Hi all,
I was invited by the Packtpub team to review the book Practical Data Analysis by Hector Cuesta. I started reading it for the last two weeks and I really enjoyed the topics approach covered by the book.
The book goes through the data science hot topics by presenting several practical examples of data exploration, analysis and even some machine learning techniques. Python as the main platform for the sample codes was a perfect choice, at my opinion. Since Python has becoming more popular at scientific community.
The book brings several examples in several science study fields such as stock prices, sentiment analysis on social networks, biology modelling scenarios, social graphs, MapReduce, text classification, data visualisation, etc. Many novel libraries and tools are presented including Numpy, Scipy, PIL, Python, Pandas, NLTK, IPython, Wakari ( I really liked a dedicated chapter for this excellent tool for scientific python environment on-line), etc. It also covers NoSQL databases such as MongoDB and visualisation libraries like D3.js.
I believe the biggest value proposition of this book is that it brings together in one book several tools and how they can be applied on data science. Many tools mentioned lacks further examples or documentation, which this book can assist any data scientist on this task.

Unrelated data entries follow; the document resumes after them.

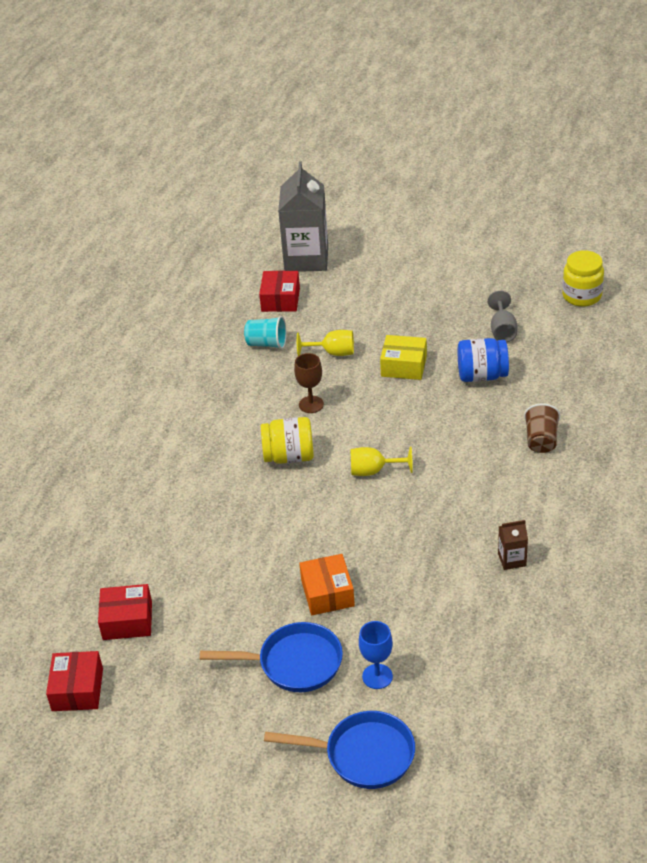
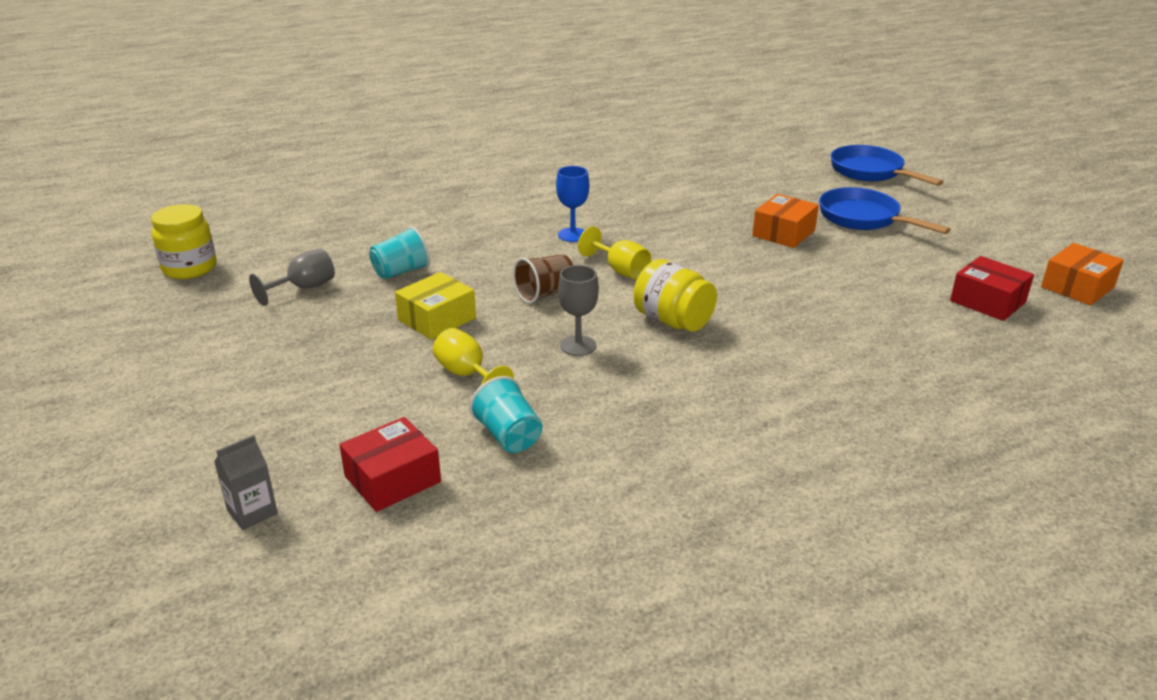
camera: 135 degrees left, 10 degrees down
red box [46,651,103,711] -> orange box [1041,243,1124,305]
grey carton [278,161,328,272] -> grey carton [214,435,278,530], size x0.43
brown goblet [294,353,324,413] -> grey goblet [558,265,599,356]
blue goblet [359,621,393,689] -> blue goblet moved to [556,166,589,242]
yellow box [380,335,427,380] -> yellow box turned 75 degrees clockwise [395,272,476,340]
blue jar [458,338,509,382] -> turquoise cup [369,226,430,279]
brown carton [498,520,528,570] -> none
brown cup [524,403,560,453] -> brown cup moved to [513,254,573,303]

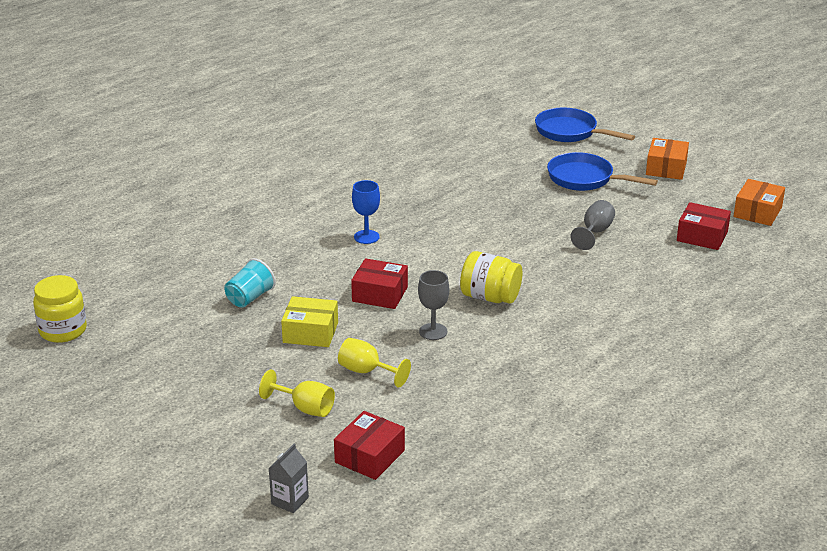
camera: 20 degrees left, 0 degrees up
grey goblet [249,248,335,306] -> grey goblet moved to [570,200,615,250]
yellow box [395,272,476,340] -> yellow box turned 75 degrees clockwise [281,296,338,347]
turquoise cup [469,376,542,453] -> none
brown cup [513,254,573,303] -> red box [351,258,408,309]
yellow goblet [578,226,652,279] -> yellow goblet moved to [259,369,335,417]
orange box [752,194,819,248] -> orange box moved to [646,138,689,180]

The source code is available on Github, but you can explore them better explained inside the book, including illustrations. To sum up, I have to congratulate Hector for his effort writing this book. For the Scientific community, including the Python group, they will really enjoy this book! I really missed more material about scientific stack software installations, since for the beginners it can be really painful. But in overall, it was well written focused on practical problems! A guide for any scientists.
For me the best chapters were the Chapter 6: Simulation of Stock Prices, the visualisation using D3.js was great, and the last chapter, 14, about On-line Data Analysis with IPython and Wakari. It's the first time I see Wakari covered in a book! Everyone who works with scientific Python today must give a chance some day to experiment this on-line tool! It's awesome!